In the prelude to my mother's trip he had taken to practising his computer skills with the result that barely a day passed without some random missive landing in my inbox.

Still, there it was: the request for a letter. He was asking not very much and an awful lot all at once.

So long has it been since I set pen to paper that I had neither. I bought both, placed them next to the computer keyboard on my "writing desk" and there they sat like undone homework. On the final night of my mother's stay I thought I'd better use them.

It was after midnight. I sat alone on my balcony. I wrote the date. I wrote "Dear Dad", and my pen hovered over the blank page. Then I started writing. Time folded in on itself. I was back at university, writing essays into the small hours the night before the tutorial, my handwriting more erratic with each page and passing hour, thoughts running on faster than I could set them down.

I remembered how my father wrote to me every week then; how each envelope contained a £10 note. He told me he imagined I opened the envelope, shook out the money and discarded the letters unread. I never did. I kept them all. I still have them.

As the night slipped by I asked him questions, emboldened by this one-sided conversation. I was more honest with him, more thoughtful, than I would be via any other form of communication. I wrote myself into every page and when I was done, I sealed it up, put it in my mother's bag and hoped it was good enough.

# Given instruction 1
From the essay about writing to a father, extract the part from "So long has" to "still have them.".
# Given instruction 2
In the essay about writing to a father, list every sentence that begins with the word "I" in the paragraph opening "I remembered how my father wrote to me every week then".
# Given instruction 3
Continue the essay about writing to a father from the point where it stops.

# Raw records
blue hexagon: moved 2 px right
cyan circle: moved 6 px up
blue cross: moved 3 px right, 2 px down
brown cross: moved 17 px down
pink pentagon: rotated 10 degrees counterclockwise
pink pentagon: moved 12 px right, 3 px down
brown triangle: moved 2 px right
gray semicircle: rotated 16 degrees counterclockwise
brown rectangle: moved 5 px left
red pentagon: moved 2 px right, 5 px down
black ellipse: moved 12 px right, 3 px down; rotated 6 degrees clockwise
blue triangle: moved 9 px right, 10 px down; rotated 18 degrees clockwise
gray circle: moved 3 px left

---

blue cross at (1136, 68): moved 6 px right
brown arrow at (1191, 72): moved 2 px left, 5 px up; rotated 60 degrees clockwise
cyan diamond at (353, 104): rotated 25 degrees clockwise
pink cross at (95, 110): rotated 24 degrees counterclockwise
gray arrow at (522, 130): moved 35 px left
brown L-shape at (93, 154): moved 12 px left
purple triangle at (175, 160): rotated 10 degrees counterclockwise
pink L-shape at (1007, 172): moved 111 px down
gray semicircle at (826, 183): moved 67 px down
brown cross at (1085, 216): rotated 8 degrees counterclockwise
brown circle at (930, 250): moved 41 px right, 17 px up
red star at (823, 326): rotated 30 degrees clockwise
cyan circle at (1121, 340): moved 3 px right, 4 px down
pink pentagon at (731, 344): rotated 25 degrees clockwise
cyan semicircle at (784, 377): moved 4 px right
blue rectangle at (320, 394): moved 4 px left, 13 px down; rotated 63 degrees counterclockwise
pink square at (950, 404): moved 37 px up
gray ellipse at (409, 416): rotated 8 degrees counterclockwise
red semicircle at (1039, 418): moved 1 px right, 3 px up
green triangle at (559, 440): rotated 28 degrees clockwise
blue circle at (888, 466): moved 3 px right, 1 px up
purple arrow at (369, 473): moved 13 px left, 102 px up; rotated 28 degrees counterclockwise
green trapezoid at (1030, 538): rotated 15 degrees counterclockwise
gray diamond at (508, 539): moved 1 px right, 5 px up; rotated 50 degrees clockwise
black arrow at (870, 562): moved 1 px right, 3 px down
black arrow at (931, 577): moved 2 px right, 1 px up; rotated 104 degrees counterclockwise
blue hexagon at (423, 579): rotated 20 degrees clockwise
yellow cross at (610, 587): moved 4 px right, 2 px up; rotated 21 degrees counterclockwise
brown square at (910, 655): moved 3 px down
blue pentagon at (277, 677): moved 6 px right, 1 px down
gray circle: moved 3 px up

# Expected answer 1
So long has it been since I set pen to paper that I had neither. I bought both, placed them next to the computer keyboard on my "writing desk" and there they sat like undone homework. On the final night of my mother's stay I thought I'd better use them.

It was after midnight. I sat alone on my balcony. I wrote the date. I wrote "Dear Dad", and my pen hovered over the blank page. Then I started writing. Time folded in on itself. I was back at university, writing essays into the small hours the night before the tutorial, my handwriting more erratic with each page and passing hour, thoughts running on faster than I could set them down.

I remembered how my father wrote to me every week then; how each envelope contained a £10 note. He told me he imagined I opened the envelope, shook out the money and discarded the letters unread. I never did. I kept them all. I still have them.

# Expected answer 2
- I remembered how my father wrote to me every week then; how each envelope contained a £10 note.
- I never did.
- I kept them all.
- I still have them.

# Expected answer 3
I have thought of this over the past few days as, under different circumstances, I have been asked to set things down on paper. My London flat is being sold and forms must be filled out and signed.

I completed the last document a couple of days ago, writing my signature alongside that of the man with whom I shared that flat and my life. There have been so many emails and conversations that have led to this point and yet seeing his name, in his hand, alongside my own I felt the ground give way a little beneath me, knowing that it might be the last time it appears that way.

And I understood exactly why my father had asked for a letter. Because seeing somebody's handwriting is catching a glimpse of them. Trace the outline and there they are. It's a powerful thing: heartwarming, heartbreaking.

Oh, and my letter to my father was good enough. An age after he received it he emailed me to that effect. He would have told me earlier, he apologised, had he not - after painstakingly crafting his reply - hit what he thought was "send" and promptly deleted the lot.